About this exercise: Convert the stretch of the records that opens with the line containing "then the weight" and closes with the line containing "Resp: 48 kg", both lines included, into a JSON list of strings with one string per line and blank lines omitted. Leave the pictures out of the list.

Records for processing:

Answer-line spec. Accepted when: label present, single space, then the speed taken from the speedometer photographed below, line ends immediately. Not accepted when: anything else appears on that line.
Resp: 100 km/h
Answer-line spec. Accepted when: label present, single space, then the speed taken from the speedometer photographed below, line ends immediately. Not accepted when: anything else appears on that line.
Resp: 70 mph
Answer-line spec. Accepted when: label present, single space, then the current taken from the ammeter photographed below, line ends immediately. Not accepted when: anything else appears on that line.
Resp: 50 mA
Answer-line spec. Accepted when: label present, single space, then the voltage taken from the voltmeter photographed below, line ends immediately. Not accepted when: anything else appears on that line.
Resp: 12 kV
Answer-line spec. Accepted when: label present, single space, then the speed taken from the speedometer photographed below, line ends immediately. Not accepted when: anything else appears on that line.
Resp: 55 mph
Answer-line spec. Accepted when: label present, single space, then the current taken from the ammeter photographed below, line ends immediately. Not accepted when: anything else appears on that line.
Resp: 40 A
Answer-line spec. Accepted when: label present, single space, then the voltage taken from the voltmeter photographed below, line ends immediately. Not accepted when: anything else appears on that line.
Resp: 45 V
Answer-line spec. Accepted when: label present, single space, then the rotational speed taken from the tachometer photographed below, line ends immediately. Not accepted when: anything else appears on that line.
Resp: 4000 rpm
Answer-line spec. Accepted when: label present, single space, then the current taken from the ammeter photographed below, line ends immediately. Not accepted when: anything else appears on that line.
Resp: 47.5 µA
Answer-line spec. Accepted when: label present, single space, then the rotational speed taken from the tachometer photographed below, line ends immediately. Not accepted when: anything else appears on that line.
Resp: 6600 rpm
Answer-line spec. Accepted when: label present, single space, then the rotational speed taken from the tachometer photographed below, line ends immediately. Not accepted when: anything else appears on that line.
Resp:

==

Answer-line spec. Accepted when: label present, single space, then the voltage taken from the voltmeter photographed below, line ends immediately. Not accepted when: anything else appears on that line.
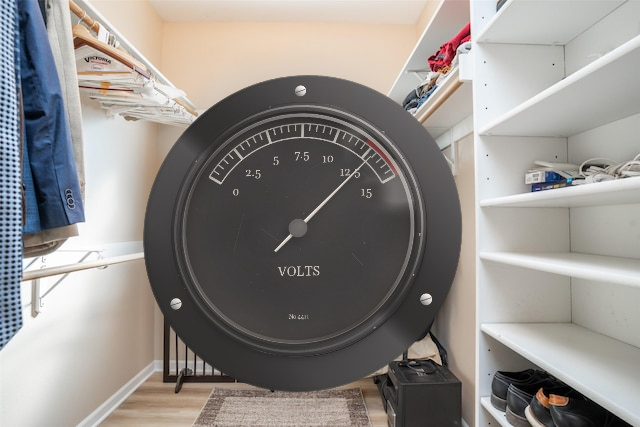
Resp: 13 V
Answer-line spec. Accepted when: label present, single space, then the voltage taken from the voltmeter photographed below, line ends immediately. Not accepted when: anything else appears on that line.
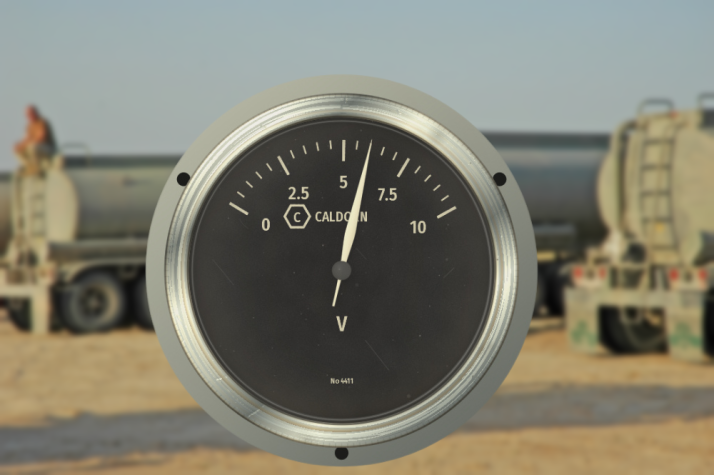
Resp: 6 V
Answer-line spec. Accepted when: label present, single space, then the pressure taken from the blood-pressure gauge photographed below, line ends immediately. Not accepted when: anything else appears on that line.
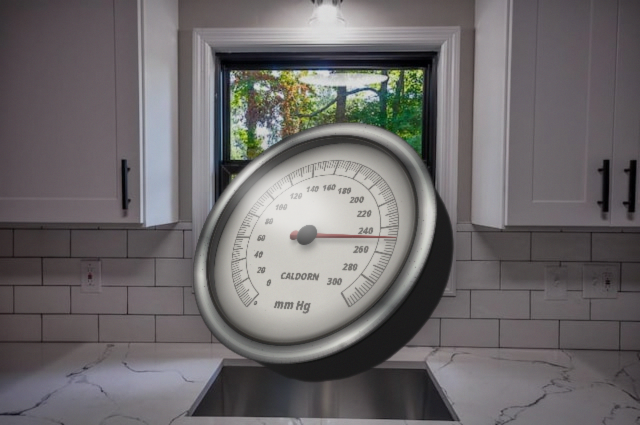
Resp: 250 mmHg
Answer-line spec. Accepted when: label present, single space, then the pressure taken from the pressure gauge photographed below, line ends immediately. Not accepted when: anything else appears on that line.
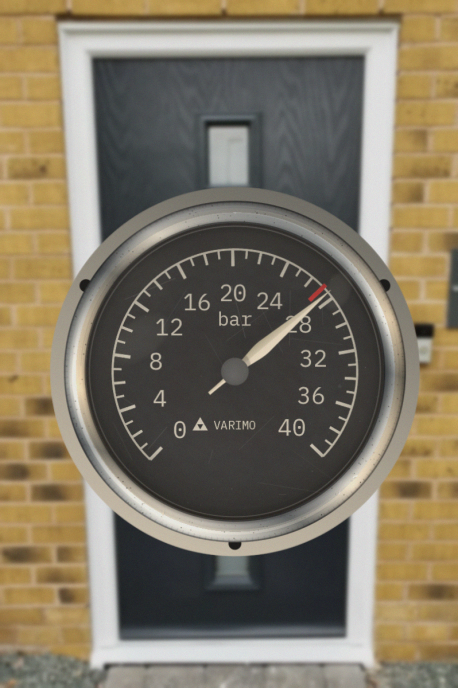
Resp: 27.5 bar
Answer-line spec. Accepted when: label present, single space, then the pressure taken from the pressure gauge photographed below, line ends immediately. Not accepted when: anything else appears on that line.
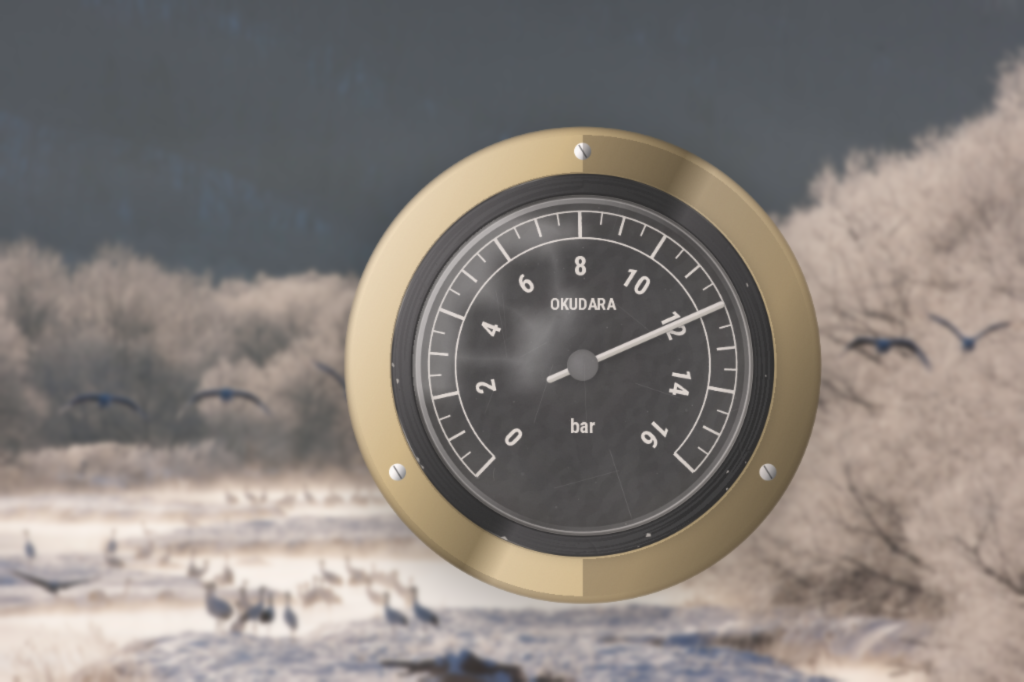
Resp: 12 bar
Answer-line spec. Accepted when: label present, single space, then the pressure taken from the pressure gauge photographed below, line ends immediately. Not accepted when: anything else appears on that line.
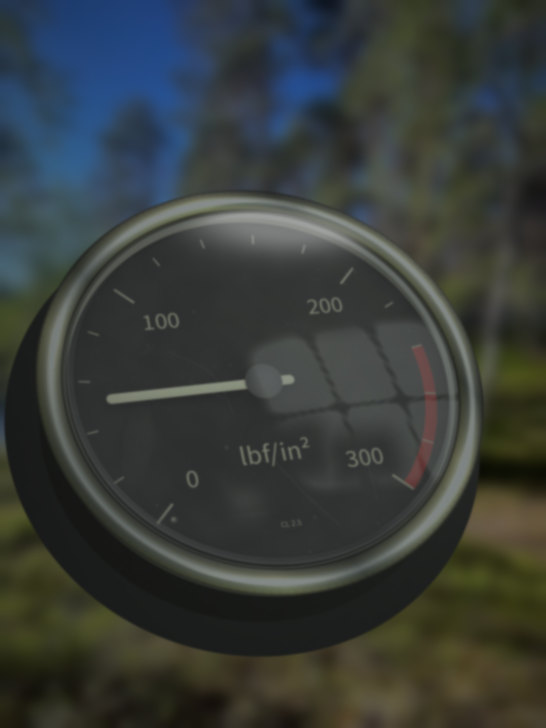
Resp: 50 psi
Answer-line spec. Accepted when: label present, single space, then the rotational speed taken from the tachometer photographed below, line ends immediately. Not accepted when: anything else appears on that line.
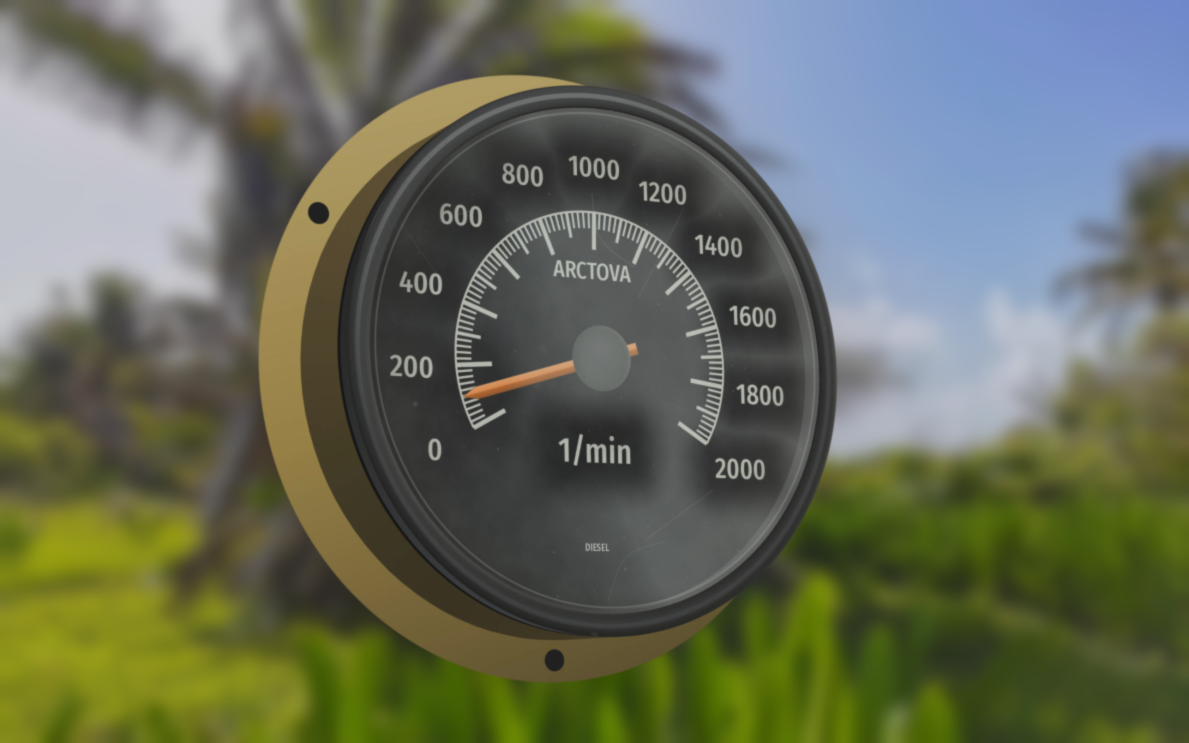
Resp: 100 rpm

==

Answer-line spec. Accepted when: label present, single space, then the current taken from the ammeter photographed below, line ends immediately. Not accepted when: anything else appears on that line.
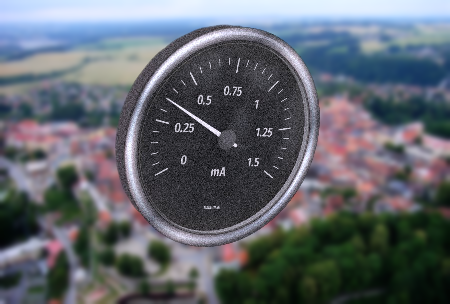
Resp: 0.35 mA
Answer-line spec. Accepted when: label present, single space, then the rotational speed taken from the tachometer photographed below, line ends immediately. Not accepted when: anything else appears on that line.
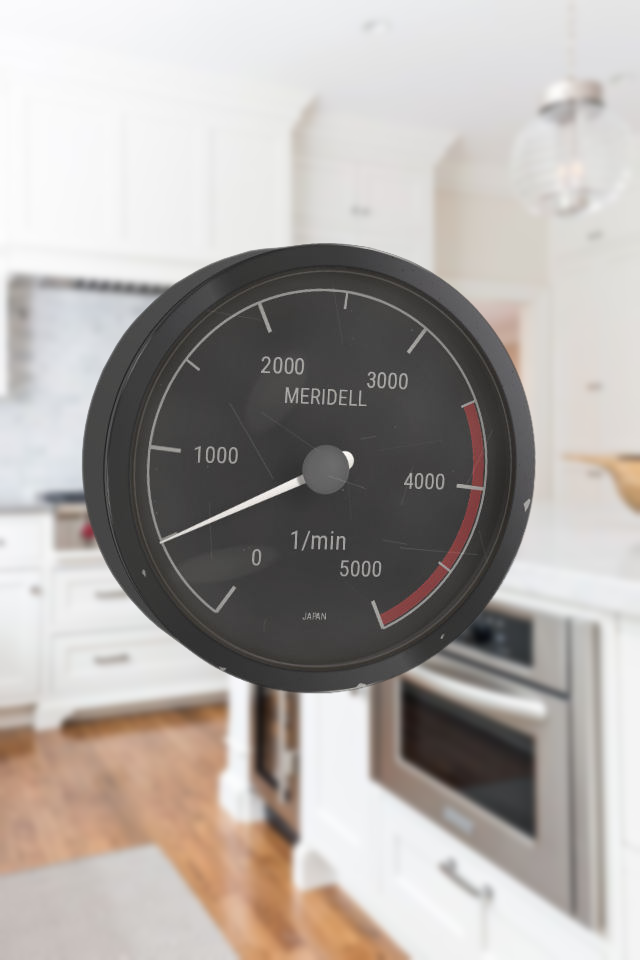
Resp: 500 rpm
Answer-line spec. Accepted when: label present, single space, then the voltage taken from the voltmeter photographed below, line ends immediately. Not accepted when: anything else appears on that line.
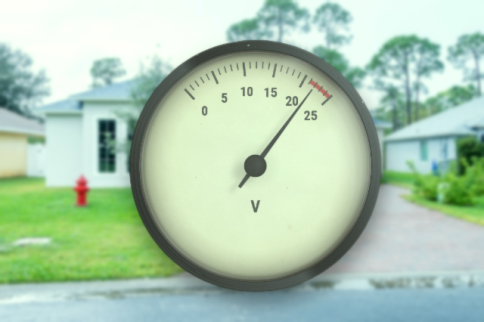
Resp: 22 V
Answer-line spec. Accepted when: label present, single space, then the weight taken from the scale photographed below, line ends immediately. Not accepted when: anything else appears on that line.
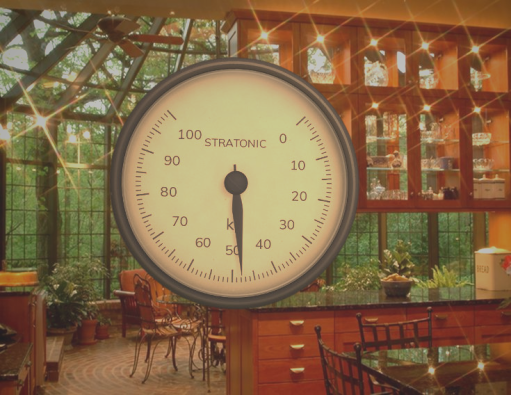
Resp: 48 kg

Answer space:
[
  "Answer-line spec. Accepted when: label present, single space, then the weight taken from the scale photographed below, line ends immediately. Not accepted when: anything else appears on that line.",
  "Resp: 48 kg"
]